In particular, the bloc has demanded that Qatar shutter Al Jazeera, a Doha-funded media network that has covered the region and its governments critically. Saudi Arabia and its allies view the network, which insists it operates independently, as a mouthpiece for Islamists backed by Qatar.
The countries have blocked Al Jazeera’s website and shut down its offices; Israel over the weekend announced its intention to close down the network’s offices and ban its journalists.
Qatari officials dismissed the demands as “neither actionable or reasonable”.
Instead, Qatar, one of the top producers of natural gas, has sought to diversify its economy and wean itself off its dependence on its gulf neighbours for food and other supplies. Food from Saudi Arabia and the UAE that once filled supermarkets in Qatar has been replaced by products from Turkey and Iran. One businessman has started importing 4,000 cows to produce milk.
Last week, Qatar inked a $262 million deal to bring one of soccer’s most well-known stars, Neymar, to the Paris Saint-Germain team, Qatar’s most prominent sports asset. The astronomical sum was widely seen as a good investment ahead of the 2020 World Cup, which Qatar is scheduled to host, as well as a public relations boost.
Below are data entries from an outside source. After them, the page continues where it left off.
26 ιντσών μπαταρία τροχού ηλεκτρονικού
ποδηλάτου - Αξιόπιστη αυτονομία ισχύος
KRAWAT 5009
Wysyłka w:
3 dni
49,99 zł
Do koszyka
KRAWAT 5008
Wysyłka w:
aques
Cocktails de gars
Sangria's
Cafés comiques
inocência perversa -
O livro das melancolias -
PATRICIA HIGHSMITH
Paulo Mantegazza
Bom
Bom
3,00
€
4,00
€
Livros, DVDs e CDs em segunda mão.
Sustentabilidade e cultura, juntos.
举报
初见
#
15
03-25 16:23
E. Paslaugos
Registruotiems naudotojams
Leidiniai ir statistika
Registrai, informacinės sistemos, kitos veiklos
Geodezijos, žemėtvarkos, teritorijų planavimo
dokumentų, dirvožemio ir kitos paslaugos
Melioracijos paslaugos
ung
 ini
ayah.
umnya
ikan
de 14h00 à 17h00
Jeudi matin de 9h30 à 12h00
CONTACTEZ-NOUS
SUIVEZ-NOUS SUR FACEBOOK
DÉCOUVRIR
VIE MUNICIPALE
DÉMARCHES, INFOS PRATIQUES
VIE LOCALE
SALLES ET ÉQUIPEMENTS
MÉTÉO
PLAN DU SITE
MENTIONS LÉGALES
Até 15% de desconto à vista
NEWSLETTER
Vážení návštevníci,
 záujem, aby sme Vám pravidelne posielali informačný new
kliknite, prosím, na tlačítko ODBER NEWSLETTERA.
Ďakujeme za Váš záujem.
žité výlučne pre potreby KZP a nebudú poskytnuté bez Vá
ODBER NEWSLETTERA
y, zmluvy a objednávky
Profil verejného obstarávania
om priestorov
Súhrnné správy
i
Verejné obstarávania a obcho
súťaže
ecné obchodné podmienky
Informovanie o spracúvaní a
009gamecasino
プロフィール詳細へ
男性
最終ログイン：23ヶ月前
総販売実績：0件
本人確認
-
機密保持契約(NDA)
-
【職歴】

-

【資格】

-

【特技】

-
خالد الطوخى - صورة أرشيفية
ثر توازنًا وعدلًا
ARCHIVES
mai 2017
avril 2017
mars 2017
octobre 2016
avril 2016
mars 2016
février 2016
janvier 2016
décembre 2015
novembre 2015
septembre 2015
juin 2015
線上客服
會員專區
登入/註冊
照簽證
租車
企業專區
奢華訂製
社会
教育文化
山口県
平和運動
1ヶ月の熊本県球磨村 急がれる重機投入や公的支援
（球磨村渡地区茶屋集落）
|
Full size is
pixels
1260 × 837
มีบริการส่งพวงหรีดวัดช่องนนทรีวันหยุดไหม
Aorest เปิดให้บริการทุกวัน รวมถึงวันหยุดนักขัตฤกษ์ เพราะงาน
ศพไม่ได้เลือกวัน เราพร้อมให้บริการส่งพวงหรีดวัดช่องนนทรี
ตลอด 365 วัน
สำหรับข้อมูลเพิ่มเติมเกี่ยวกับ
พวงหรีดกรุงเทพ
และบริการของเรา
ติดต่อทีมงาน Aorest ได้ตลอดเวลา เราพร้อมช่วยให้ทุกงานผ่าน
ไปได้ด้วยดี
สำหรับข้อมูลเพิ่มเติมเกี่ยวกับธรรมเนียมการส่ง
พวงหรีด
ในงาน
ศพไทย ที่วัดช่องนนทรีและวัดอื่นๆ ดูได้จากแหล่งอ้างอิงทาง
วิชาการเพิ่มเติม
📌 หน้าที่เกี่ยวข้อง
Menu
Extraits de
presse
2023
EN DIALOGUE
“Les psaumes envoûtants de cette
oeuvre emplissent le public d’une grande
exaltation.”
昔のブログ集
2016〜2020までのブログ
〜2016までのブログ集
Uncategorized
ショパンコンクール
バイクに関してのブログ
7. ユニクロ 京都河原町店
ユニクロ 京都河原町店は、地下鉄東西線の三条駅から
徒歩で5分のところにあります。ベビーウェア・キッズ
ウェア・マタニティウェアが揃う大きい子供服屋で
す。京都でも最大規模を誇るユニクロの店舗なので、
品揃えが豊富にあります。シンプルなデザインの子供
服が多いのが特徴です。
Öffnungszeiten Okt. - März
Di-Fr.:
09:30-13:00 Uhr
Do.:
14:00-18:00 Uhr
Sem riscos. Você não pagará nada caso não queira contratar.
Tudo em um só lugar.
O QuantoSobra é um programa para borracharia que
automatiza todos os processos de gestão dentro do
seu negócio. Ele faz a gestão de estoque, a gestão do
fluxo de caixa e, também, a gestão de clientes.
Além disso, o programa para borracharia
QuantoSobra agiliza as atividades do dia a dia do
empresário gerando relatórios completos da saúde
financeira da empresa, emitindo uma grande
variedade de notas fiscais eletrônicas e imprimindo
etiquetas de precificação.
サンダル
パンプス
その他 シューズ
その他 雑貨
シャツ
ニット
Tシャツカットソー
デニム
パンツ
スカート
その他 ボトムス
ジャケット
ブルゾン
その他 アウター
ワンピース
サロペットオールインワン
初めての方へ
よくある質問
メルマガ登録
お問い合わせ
Qatar also unveiled a draft law last week that would allow some foreigners to acquire permanent residency. For the first time, they will have access to free health care and government-run education, and will be able to own land and operate some businesses without a Qatari partner, according to the country’s state-run news agency.
If enacted, such rights would be unprecedented in the Persian Gulf: Countries rely heavily on a foreign workforce but rarely grant foreigners citizenship or privileges afforded to their nationals. Foreigners make up nearly 90 per cent of Qatar’s population of 2.7m.
The draft law also gives permanent residency to the children of Qatari mothers and non-Qatari fathers. Under current laws in Qatar and other gulf countries, children take the citizenship of their father.
The measure is widely seen as a way for Qatar to thwart the economic blockade by providing incentives for its workforce to stay while attracting more investors and companies to choose Doha, its capital, as a regional business hub.
“One reason is they fear they can lose a significant number of people, especially foreign workers, because of the crisis,” said Anthony Cordesman, a Middle East analyst at the Center for International and Strategic Studies. “The other side is that they are sending a signal to the West, and to others outside, that Qatar is more modern and more willing to seek reform.”
Qatar has also aggressively fought the boycott by filing complaints with the United Nations Security Council and the World Trade Organisation. It has urged the International Civil Aviation Organisation, the UN aviation body, to look into whether Saudi Arabia and its allies violated an air travel treaty by banning Qatari flights from their airspace.
Qatar also is strengthening its ties with the West to counter the loss of its former gulf allies. Last week, it announced the $6 billion purchase of seven Italian warships, and in June it purchased $12bn worth of F-15 fighter jets from the US.
And over the weekend, Turkey and Qatar staged joint military exercises, the latest sign of their burgeoning alliance. In June, Turkey green-lighted a plan to send several thousand troops to a Turkish base in Qatar, ostensibly to support anti-terrorism efforts. Shutting down that base is one of the demands of the anti-Qatar bloc to lift the blockade.
As the crisis drags on, US officials are increasingly concerned the diplomatic row could hamper efforts to fight the IS in Iraq and Syria. All sides are part of the US-allied coalition fighting the militants.
“The longer this goes on, the harder it is, even if you get an agreement, to get anyone to trust anybody,” Cordesman said.